Abstract

Many health systems are exploring how to implement low-dose computed tomography (LDCT) screening programs that are effective and patient-centered. To examine factors that influence when LDCT screening is preference-sensitive. State-transition microsimulation model. Two large randomized trials, published decision analyses, and the SEER (Surveillance, Epidemiology, and End Results) cancer registry. U.S.-representative sample of simulated patients meeting current U.S. Preventive Services Task Force criteria for screening eligibility. Lifetime. Individual. LDCT screening annually for 3 years. Lifetime quality-adjusted life-year gains and reduction in lung cancer mortality. To examine the effect of preferences on net benefit, disutilities (the "degree of dislike") quantifying the burden of screening and follow-up were varied across a likely range.
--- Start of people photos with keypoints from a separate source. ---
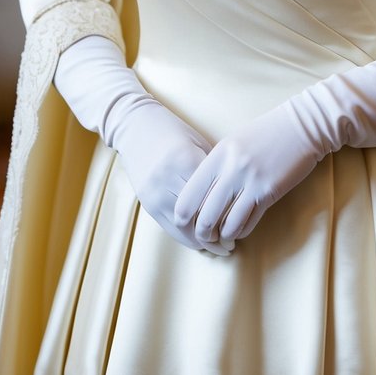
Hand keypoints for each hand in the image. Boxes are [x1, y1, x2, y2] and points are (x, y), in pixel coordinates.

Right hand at [54, 34, 231, 255]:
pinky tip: (199, 241)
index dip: (227, 212)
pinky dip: (185, 237)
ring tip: (218, 247)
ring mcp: (154, 192)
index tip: (240, 221)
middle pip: (197, 215)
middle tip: (232, 244)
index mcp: (184, 160)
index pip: (211, 195)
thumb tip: (233, 197)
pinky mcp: (146, 202)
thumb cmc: (173, 131)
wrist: (135, 127)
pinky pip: (168, 227)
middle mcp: (167, 179)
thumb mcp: (197, 143)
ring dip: (201, 241)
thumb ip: (212, 170)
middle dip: (216, 233)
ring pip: (182, 227)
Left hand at [175, 101, 319, 245]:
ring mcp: (250, 181)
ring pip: (225, 224)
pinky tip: (240, 229)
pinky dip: (240, 232)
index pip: (187, 196)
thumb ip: (216, 167)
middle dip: (202, 234)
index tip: (187, 224)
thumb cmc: (267, 133)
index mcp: (217, 155)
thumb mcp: (234, 144)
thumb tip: (200, 198)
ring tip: (223, 237)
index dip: (183, 217)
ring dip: (222, 236)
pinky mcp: (268, 192)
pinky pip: (246, 223)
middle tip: (206, 238)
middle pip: (203, 216)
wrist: (303, 126)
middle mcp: (230, 169)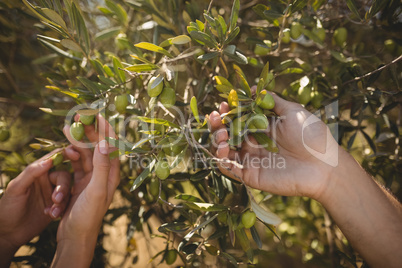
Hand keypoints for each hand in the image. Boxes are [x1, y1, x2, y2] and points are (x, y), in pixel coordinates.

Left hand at [0, 149, 74, 265]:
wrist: (8, 233)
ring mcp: (53, 193)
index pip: (55, 157)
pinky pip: (66, 204)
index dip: (67, 153)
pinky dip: (61, 209)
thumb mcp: (16, 188)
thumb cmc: (7, 208)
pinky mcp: (57, 206)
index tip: (75, 156)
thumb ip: (31, 173)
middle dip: (63, 187)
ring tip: (52, 212)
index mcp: (38, 171)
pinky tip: (51, 215)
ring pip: (67, 191)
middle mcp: (47, 180)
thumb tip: (49, 160)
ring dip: (62, 201)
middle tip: (56, 199)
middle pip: (64, 176)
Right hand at [51, 114, 119, 266]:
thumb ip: (102, 166)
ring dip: (77, 140)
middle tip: (78, 116)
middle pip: (98, 147)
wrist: (76, 235)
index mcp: (112, 173)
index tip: (99, 114)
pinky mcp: (80, 182)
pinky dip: (71, 154)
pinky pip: (76, 163)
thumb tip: (106, 142)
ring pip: (85, 153)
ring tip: (67, 127)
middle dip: (89, 131)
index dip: (106, 129)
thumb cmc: (89, 214)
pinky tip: (64, 146)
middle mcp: (104, 173)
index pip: (112, 146)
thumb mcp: (96, 189)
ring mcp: (91, 177)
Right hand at [209, 93, 338, 199]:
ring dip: (216, 141)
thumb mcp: (292, 111)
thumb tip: (254, 89)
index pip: (238, 119)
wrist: (323, 166)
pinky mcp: (250, 175)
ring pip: (224, 151)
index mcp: (262, 128)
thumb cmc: (312, 136)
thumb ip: (272, 101)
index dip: (228, 112)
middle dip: (217, 125)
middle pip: (227, 134)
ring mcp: (251, 160)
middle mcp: (253, 143)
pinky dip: (220, 159)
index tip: (223, 104)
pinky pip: (229, 169)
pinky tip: (223, 149)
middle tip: (216, 118)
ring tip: (221, 134)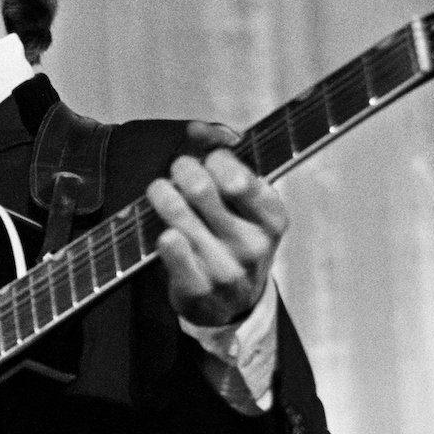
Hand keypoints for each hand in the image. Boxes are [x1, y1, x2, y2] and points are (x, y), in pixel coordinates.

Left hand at [145, 120, 287, 327]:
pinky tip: (164, 231)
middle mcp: (253, 245)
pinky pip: (169, 249)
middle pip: (201, 190)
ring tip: (159, 191)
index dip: (214, 159)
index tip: (207, 160)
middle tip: (177, 171)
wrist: (235, 305)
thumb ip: (228, 161)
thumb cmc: (237, 240)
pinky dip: (161, 234)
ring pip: (178, 217)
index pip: (238, 177)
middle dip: (182, 170)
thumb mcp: (248, 205)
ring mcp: (226, 270)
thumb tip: (198, 128)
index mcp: (273, 219)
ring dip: (162, 195)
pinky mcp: (198, 290)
The effect of varying the rate of false-positive screening results and overdiagnosis associated with screening was also examined. Moderate differences in preferences about the downsides of LDCT screening influenced whether screening was appropriate for eligible persons with annual lung cancer risk less than 0.3% or life expectancy less than 10.5 years. For higher-risk eligible persons with longer life expectancy (roughly 50% of the study population), the benefits of LDCT screening overcame even highly negative views about screening and its downsides. Rates of false-positive findings and overdiagnosed lung cancer were not highly influential. The quantitative thresholds that were identified may vary depending on the structure of the microsimulation model. Identifying circumstances in which LDCT screening is more versus less preference-sensitive may help clinicians personalize their screening discussions, tailoring to both preferences and clinical benefit. None.